The Revenue Mobilization Allocation and Fiscal Commission is an agency of the Federal Republic of Nigeria that oversees the revenues accruing to and disbursement of such funds from the Federal Account. The Body also ensures that there is conformity and equity in the nation's revenue allocation formulae.

History
The agency was set up by Decree No. 49 of 1989 which was later amended by Decree 98 of 1993 and is presently RMAFC Act CAP R7 LFN 2004 under Section 153(1) of the 1999 Constitution of the Federal Republic of Nigeria. The Commission is one of the fourteen agencies under the Federal Executive Council. The agency has a chairman and 35 members from each State of the Federation and the Federal Capital territory which are all appointed by the President.

Functions
The body is charged with reviewing the revenue allocation formula every five years, fixing the salary of political office holders, public officers as well as monitoring the inflow of revenues into the coffers of the nation and blocking leakages. The agency also plays an advisory role to the three tiers of government on fiscal efficiency and avenues through which they can increase revenue accruals. In 2021, the Commission initiated dialogues with government officials and stakeholders as a prelude to modifying the revenue sharing formula in Nigeria. In April 2022, the Commission presented the report to the President, Mohammed Buhari. The report proposed a sharing formula that slashes the allocation of funds to the federal government from 52.68 to 45.17 percent, an increase for States (from 26.72 to 29.79 percent) while the local governments are also projected to have an increase from 20.60 t0 21.04 percent.

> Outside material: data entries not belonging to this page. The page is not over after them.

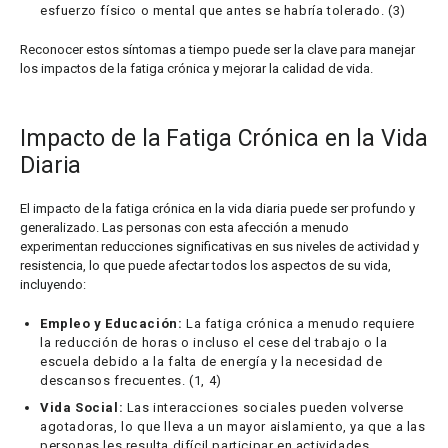
esfuerzo físico o mental que antes se habría tolerado. (3)
Reconocer estos síntomas a tiempo puede ser la clave para manejar
los impactos de la fatiga crónica y mejorar la calidad de vida.
Impacto de la Fatiga Crónica en la Vida
Diaria
El impacto de la fatiga crónica en la vida diaria puede ser profundo y
generalizado. Las personas con esta afección a menudo
experimentan reducciones significativas en sus niveles de actividad y
resistencia, lo que puede afectar todos los aspectos de su vida,
incluyendo:
Empleo y Educación:
La fatiga crónica a menudo requiere
la reducción de horas o incluso el cese del trabajo o la
escuela debido a la falta de energía y la necesidad de
descansos frecuentes. (1, 4)
Vida Social:
Las interacciones sociales pueden volverse
agotadoras, lo que lleva a un mayor aislamiento, ya que a las
personas les resulta difícil participar en actividades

The Commission carries out its duties primarily through the following Constitutional Committees namely; 
   
 Crude Oil Monitoring Committee
 Gas Monitoring Committee
 Indices and Disbursement Committee    
 Federation Account Committee
 Remuneration and Monetization Committee
 Mobilisation and Diversification Committee
 Fiscal efficiency and Budget Committee
 Investment Monitoring Committee
 Revenue Allocation Formula Committee
 Inland Revenue monitoring Committee
 Customs Revenue Monitoring Committee
 Solid Minerals Monitoring Committee
 Central Bank Monitoring Committee

Chairman and Members
On 26 June 2019, President Buhari swore in Elias Mbam as the Chairman of the Commission. He also swore in members from different States as follows;

In April 2022, Elias Mbam left the Commission to contest in the Ebonyi State gubernatorial primaries. Mohammed Bello was sworn as the new Chairman by the President on 16 August 2022.

Controversies
On 31 December 2021, the National Assembly passed the Finance Act. The agency went to court to seek clarifications as Section 68 of the Federal Inland Revenue Service (Establishment) Act 2007 which was amended by the Finance Act 2021, and Section 89 of the Stamp Duties Act as amended by the Finance Act (2021) as well as Section 4 of the Finance (Control and Management) Act as amended by the Finance Act (2021) appear to have infringed on the statutory functions of the agency. The court case was in view of the provisions of Section 153, 160, 162 and Paragraph 32 of Part 1 of the 3rd Schedule of the 1999 Constitution.

In July, 2022 a High Court in Abuja while receiving evidence on the corruption charges against the former Accountant general of the federation was told how derivation funds meant to be paid to nine oil producing States as part of the revenue accruing to them was diverted and shared to some persons including one of the members of RMAFC.